Thankfully, several TV writers and producers are listening to these concerns, and have penned a seven-point pledge to assure viewers that LGBTQ characters will be treated with respect and to respond to calls from the public for "meaningful change." Dubbed the "Lexa Pledge" as a reminder of the controversial killing of Lexa (Alycia Debnam-Carey) in the CW's The 100, the letter was created by Saving Hope writer and co-executive producer Noelle Carbone, producer, writer and director Michelle Mama, Saving Hope producer Sonia Hosko and Gina Tass, the creator of the Trevor Project fundraiser, which provides suicide prevention services for "lesbian, gay, bisexual, transgender and questioning youth in crisis."
The seven tenets include promising to introduce characters with significant storylines and arcs, refusing to kill a queer character just to further the plot of a straight character and never baiting or misleading the fans on social media channels. You can check out the full pledge from the writers and producers below.
The death of Lexa was the most high-profile LGBTQ character death of late, but it was far from an outlier. Within the months of February and March, three other prominent characters were killed, including Rose (Bridget Regan) on the CW's Jane the Virgin, Kira (Yaani King) on Syfy's The Magicians and Denise (Merritt Wever) on AMC's The Walking Dead.
Denise's death had a particular resonance, as the character was killed in a scene taken straight from the comic book source material, and transposed to her in place of Abraham (Michael Cudlitz), who was killed in the same fashion in the comics. Thus, the decision to kill one of the show's few gay characters was an off-putting, but intentional, decision.

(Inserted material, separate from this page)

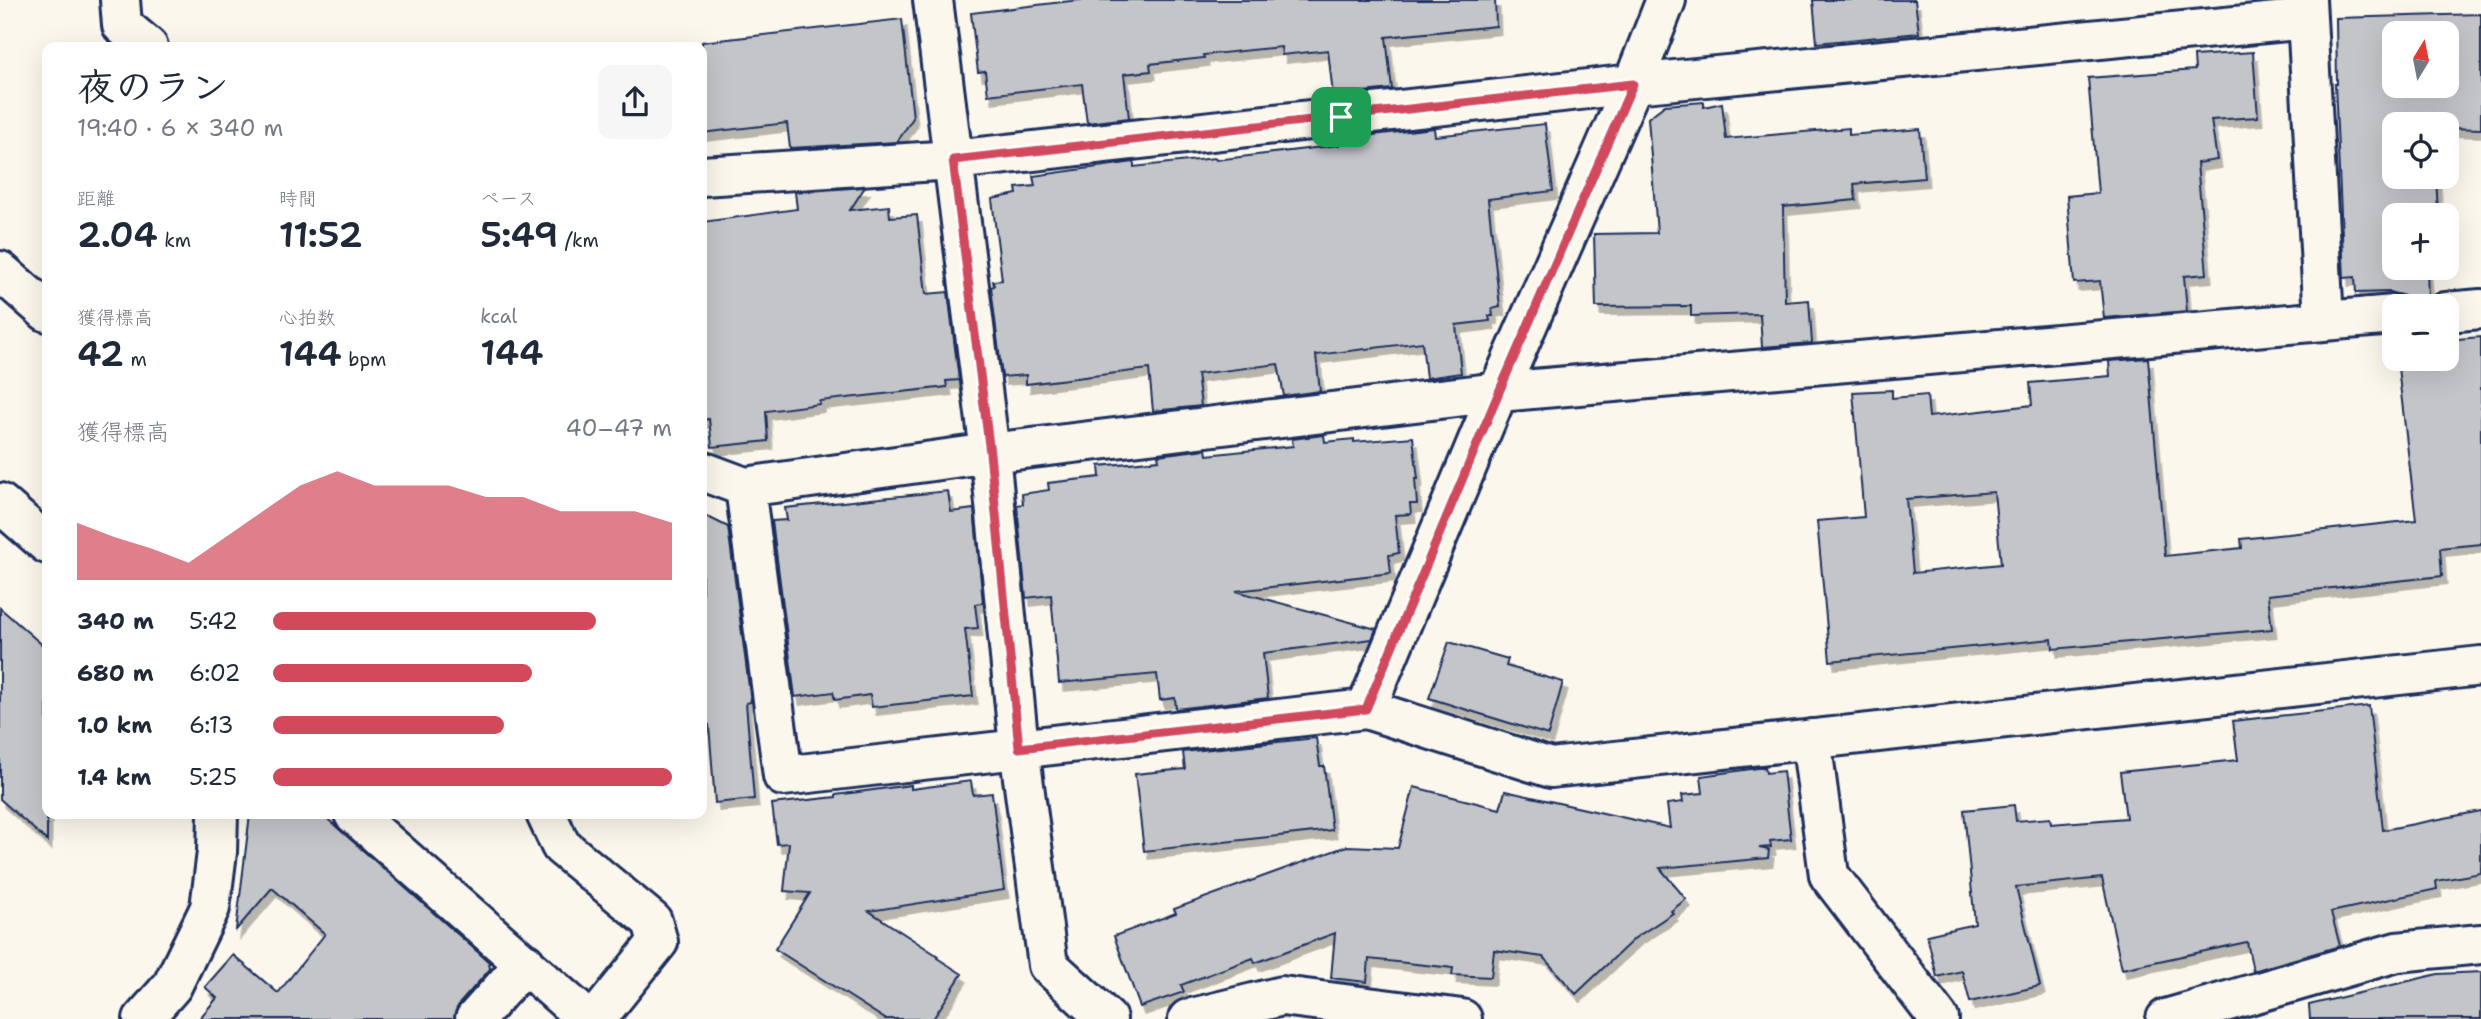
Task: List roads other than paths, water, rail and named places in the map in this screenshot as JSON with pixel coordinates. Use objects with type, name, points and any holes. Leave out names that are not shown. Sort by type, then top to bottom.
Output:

"While being a lesbian doesn't mean a character should be bulletproof — anyone and everyone should be ready to die on The Walking Dead — the writers did decide to swap the gay character in for the straight, white alpha male," Joanna Robinson wrote for Vanity Fair. "They had to do a lot of plot contorting to get there, too."
In light of the increasingly troublesome "Bury Your Gays" trope, the writers behind the pledge also emphasized the importance of positive representation — and the ramifications for a younger, queer audience if this isn't achieved.
"I don't know what my experience would've been like if I was a teenager now and watching queer female characters get shot or stabbed or drowned one after the other after the other," Carbone said, in an email to the Mary Sue. "I don't know how that kind of representation wouldn't burrow into your subconscious and send a message of pain and futility. Which I guess is why the pledge is getting the response it's getting online. It contains a message of hope that lots of people, especially young people, need to hear."
The "Lexa Pledge" certainly isn't going to change the TV landscape overnight, but the fact that the writers are responding to these concerns is a step in the right direction.